## Set of tasks
A) Answer these from the IZh-94 article, marking each answer (i), (ii) or (iii):
(i) Who is listed as the designer?
(ii) Which earlier shotgun was the IZh-94 designed to succeed?
(iii) In what month and year did it become known as the MP-94?
B) Please list every weight or dimension given under Specifications in the IZh-94 article, each with its value.
C) Pick up the IZh-94 shotgun article after its last sentence and continue it.

* BEGIN Passage shown *

- Type: Double barreled shotgun
- Place of origin: Russia

Production history
- Designer: A. I. Matveyev
- Manufacturer: Izhevsk Mechanical Plant
- Produced: Since 1993

Specifications
- Mass: 3.0 - 3.4 kg
- Length: 1050mm
- Barrel length: 600mm
- Width: 55mm
- Height: 200mm (without optical sight)
- Caliber: 12, 20 gauge or .410 bore .22 LR, 5.6×39mm, 7.62×39mm, .308 Winchester, 7.62×54mmR
- Action: Break-action

= IZh-94 =

Russian double-barreled shotgun

The IZh-94 (also known as MP-94) is a Russian double-barreled shotgun.

== History ==
The IZh-94 was designed in 1992 as a successor to the IZh-27.

In September 2008, all Izhevsk Mechanical Plant firearms were renamed and the IZh-94 became known as the MP-94 (Mechanical Plant-94).

* END Passage shown *
* BEGIN Data shown *

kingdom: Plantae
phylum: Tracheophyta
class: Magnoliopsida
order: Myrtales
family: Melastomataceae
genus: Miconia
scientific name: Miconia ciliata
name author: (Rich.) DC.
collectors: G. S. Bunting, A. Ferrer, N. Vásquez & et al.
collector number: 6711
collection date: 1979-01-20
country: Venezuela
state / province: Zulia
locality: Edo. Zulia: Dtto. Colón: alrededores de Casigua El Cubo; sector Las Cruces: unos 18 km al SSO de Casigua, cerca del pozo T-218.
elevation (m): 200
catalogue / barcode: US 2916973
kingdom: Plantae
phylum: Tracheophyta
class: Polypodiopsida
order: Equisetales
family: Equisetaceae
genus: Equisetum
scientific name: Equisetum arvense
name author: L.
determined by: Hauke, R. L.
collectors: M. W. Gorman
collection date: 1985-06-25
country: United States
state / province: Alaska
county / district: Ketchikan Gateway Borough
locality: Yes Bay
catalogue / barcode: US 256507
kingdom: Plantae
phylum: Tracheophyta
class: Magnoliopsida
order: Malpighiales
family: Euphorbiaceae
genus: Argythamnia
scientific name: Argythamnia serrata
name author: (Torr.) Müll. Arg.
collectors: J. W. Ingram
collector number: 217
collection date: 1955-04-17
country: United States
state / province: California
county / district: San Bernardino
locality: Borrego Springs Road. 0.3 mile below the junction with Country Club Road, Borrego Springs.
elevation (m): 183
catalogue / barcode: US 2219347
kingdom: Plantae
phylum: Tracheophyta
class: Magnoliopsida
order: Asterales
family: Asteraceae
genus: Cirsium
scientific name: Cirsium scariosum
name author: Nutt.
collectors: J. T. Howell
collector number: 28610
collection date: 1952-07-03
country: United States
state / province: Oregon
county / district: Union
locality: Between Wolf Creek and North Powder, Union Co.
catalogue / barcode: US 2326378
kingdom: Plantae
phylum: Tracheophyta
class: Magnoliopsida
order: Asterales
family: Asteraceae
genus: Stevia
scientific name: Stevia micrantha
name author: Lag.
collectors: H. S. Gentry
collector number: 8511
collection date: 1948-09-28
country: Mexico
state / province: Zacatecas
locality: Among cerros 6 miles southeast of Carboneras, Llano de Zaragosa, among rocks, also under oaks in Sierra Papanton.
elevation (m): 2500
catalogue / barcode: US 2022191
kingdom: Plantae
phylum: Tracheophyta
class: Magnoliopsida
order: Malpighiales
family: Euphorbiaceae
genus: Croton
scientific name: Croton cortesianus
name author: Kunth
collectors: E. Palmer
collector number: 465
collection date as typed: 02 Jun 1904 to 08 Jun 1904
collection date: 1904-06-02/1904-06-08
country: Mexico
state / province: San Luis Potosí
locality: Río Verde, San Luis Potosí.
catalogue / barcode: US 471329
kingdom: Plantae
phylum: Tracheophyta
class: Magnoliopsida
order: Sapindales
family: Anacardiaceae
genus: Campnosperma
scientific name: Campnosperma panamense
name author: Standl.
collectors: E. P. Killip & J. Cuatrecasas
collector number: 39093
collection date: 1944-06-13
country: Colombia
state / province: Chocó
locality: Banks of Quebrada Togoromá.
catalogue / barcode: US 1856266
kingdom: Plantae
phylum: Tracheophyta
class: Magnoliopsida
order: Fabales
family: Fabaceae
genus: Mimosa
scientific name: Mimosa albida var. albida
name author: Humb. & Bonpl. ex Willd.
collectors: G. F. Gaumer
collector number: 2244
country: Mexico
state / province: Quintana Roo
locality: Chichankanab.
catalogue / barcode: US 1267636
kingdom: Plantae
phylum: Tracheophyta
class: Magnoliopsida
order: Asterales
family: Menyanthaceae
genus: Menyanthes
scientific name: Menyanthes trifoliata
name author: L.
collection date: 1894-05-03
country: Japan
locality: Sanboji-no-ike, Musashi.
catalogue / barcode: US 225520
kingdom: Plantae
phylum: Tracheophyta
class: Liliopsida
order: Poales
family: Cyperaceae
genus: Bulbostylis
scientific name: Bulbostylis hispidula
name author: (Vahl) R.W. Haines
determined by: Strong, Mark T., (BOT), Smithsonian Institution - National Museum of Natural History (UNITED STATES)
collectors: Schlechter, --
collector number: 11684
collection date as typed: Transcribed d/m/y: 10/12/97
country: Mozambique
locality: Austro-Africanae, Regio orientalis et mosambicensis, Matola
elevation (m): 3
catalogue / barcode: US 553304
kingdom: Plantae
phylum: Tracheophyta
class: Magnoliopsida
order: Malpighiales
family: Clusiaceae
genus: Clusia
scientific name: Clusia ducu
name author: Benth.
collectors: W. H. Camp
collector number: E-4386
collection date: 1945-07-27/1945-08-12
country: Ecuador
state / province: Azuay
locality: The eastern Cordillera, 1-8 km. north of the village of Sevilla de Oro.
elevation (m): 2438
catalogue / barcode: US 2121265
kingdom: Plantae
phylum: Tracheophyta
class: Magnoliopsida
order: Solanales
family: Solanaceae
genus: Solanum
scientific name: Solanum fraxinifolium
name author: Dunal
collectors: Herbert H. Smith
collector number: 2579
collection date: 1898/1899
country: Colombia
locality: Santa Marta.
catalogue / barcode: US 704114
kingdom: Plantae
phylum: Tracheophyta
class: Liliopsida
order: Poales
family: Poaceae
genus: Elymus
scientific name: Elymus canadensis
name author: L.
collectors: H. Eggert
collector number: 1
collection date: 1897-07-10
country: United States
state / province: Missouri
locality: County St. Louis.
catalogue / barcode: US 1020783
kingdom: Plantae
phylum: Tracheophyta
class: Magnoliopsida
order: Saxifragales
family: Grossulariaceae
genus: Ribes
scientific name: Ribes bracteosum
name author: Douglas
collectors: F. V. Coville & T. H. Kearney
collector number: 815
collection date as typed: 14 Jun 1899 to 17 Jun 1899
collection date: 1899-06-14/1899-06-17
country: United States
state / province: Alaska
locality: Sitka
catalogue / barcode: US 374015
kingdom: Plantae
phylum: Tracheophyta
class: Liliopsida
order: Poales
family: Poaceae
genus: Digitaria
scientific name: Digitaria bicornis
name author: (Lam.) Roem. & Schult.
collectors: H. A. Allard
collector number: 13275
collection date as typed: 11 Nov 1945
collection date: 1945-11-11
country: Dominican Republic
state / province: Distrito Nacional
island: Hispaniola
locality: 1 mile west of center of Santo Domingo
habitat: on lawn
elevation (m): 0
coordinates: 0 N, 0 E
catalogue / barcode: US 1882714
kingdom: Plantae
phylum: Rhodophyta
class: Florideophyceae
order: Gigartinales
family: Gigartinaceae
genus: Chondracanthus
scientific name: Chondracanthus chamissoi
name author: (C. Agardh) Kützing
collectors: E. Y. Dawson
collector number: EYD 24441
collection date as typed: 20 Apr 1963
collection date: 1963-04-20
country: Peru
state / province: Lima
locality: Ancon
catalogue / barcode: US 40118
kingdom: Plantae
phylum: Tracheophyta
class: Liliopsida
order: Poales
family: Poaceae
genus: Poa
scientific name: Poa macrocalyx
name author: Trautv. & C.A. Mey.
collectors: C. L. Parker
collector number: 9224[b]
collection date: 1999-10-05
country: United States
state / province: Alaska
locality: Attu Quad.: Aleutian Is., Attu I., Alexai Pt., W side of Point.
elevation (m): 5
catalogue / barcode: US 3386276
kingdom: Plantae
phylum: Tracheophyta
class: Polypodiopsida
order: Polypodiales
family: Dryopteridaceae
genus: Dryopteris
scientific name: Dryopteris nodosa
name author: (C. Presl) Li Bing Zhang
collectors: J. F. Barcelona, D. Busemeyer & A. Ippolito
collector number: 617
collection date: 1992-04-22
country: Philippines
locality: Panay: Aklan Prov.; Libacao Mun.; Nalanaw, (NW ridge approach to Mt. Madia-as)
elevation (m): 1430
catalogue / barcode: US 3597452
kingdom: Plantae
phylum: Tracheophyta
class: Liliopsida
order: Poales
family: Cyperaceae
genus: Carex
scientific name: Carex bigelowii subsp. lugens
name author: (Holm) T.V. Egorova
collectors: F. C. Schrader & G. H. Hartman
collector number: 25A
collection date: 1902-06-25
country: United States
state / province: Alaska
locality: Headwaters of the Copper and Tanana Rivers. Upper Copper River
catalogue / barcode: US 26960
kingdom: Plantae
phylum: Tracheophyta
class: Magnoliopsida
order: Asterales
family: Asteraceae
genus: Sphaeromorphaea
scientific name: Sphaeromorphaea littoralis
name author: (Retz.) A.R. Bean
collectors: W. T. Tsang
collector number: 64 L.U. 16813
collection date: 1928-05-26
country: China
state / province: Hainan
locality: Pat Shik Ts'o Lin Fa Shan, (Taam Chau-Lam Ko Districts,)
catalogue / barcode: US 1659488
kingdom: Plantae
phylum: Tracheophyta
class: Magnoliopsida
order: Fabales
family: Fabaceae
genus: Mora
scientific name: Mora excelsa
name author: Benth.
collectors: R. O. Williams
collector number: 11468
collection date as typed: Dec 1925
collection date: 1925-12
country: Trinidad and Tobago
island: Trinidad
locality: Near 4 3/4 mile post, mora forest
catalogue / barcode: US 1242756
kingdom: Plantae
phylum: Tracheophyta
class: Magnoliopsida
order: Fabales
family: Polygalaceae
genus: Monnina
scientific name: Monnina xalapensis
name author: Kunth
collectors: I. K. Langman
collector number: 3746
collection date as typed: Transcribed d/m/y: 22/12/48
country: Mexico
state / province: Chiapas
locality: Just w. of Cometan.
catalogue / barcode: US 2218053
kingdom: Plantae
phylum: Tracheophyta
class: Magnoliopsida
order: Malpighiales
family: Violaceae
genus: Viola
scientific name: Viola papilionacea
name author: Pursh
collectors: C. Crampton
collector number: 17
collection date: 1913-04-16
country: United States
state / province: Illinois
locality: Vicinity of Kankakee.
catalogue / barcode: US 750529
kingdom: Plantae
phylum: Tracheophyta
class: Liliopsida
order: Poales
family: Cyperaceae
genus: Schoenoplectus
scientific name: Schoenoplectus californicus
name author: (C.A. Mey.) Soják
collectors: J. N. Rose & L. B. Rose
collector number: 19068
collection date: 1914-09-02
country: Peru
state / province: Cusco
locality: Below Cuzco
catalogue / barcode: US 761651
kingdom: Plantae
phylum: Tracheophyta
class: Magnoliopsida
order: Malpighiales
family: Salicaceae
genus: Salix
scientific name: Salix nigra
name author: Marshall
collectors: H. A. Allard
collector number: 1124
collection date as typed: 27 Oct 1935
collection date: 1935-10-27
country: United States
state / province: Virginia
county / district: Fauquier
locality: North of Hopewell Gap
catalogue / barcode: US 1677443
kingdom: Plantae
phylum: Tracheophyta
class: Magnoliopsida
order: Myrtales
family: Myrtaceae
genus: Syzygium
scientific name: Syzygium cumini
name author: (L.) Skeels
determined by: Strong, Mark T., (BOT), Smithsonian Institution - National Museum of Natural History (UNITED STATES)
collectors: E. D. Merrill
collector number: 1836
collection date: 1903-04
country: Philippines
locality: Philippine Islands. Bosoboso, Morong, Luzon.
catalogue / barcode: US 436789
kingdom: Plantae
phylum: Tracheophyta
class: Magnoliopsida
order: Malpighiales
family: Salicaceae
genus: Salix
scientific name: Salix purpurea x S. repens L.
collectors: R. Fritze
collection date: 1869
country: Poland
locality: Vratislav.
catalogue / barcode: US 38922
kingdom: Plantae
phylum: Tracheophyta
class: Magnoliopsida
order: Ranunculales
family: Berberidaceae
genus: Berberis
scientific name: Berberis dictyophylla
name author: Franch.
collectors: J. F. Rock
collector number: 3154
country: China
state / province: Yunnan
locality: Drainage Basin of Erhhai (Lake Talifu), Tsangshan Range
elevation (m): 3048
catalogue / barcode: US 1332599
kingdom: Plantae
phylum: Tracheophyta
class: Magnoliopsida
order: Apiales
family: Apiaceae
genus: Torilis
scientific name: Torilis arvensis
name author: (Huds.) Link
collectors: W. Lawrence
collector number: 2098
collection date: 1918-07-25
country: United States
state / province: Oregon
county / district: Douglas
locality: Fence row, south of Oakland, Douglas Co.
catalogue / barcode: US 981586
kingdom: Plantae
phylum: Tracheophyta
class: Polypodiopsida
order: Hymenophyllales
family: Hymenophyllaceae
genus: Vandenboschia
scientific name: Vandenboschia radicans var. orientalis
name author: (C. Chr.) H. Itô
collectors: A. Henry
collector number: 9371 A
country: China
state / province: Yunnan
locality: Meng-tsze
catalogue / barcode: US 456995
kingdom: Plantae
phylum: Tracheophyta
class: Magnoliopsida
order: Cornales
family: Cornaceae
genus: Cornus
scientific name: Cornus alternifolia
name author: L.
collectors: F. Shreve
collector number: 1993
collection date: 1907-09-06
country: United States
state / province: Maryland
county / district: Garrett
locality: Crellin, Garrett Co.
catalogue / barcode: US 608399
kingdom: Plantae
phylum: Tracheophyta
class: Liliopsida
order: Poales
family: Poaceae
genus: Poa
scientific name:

* END Data shown *

## Answers to the problems
A)
(i) A. I. Matveyev
(ii) The IZh-27
(iii) September 2008

B)
- Mass: 3.0 - 3.4 kg
- Length: 1050mm
- Barrel length: 600mm
- Width: 55mm
- Height: 200mm (without optical sight)

C)
== Design ==
The IZh-94 is an over-and-under hammerless shotgun, with one barrel above the other. The barrels are detachable. The weapon is based on the design of the IZh-27M shotgun

It has a walnut or beech stock and fore-end.

All IZh-94 variants have iron sights and a scope base for optical sights are available.

== Variants ==
- IZh-94 (ИЖ-94) - Smoothbore shotgun.
- IZh-94 "Sever" (ИЖ-94 "Север") - Combination gun, .20 gauge barrel over 5.6 mm rifled barrel (.22 LR, .22 WMR or 5.6×39mm)
- IZh-94 "Taiga" (ИЖ-94 "Тайга") - Combination gun, .12 gauge barrel (.12/70mm or .12/76 mm Magnum) over 7.62 mm caliber rifled barrel (7.62×39mm, .308 Winchester or 7.62×54mmR)
- IZh-94 "Express" (ИЖ-94 "Экспресс") - Double-barreled rifle.
- IZh-94 "Scout" (ИЖ-94 "Скаут") - Lightweight combination gun (2.76 kg), .410 bore and .22 LR. The first rifle was introduced in January 2002.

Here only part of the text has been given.